Task description: Below is a listing; restate from it, character for character, the lines beginning at the line holding "11.08.2026 15:30:00" and ending at the line holding "продукции БЕЗ НАНЕСЕНИЯ!", both included.

Exercise material:
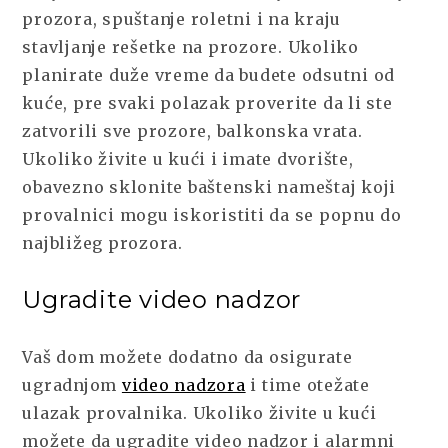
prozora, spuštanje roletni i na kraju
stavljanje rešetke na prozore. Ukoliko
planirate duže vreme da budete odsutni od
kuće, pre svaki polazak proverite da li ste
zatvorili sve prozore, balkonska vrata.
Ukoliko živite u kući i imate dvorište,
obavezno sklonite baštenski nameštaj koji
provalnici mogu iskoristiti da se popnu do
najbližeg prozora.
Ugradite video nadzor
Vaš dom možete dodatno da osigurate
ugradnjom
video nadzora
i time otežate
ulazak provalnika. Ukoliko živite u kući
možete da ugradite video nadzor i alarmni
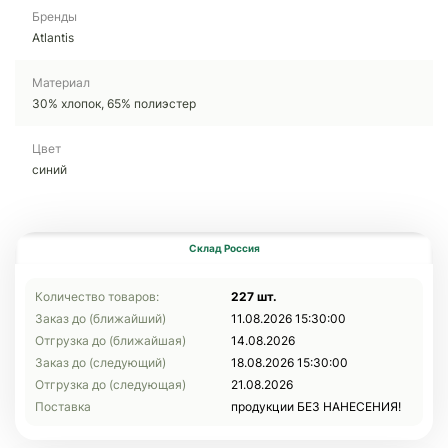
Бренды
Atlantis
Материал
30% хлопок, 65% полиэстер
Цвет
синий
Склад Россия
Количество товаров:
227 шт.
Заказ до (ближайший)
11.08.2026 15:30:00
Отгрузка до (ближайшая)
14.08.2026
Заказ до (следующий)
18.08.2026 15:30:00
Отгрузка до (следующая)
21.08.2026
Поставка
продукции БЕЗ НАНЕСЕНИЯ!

---

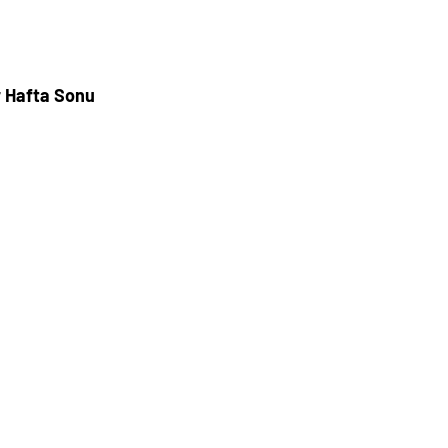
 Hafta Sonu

...

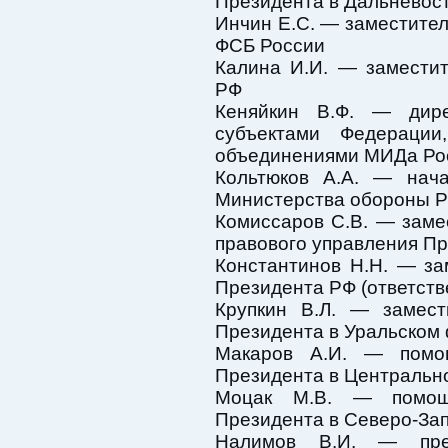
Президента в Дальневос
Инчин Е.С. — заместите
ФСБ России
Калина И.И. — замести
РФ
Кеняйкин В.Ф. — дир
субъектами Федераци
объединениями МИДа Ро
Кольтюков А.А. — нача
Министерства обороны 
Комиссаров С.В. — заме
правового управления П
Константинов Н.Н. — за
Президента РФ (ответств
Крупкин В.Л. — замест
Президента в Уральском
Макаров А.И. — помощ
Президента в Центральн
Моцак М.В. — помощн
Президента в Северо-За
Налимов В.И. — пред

Task result:
11.08.2026 15:30:00
Отгрузка до (ближайшая)
14.08.2026
Заказ до (следующий)
18.08.2026 15:30:00
Отгрузка до (следующая)
21.08.2026
Поставка
продукции БЕЗ НАНЕСЕНИЯ!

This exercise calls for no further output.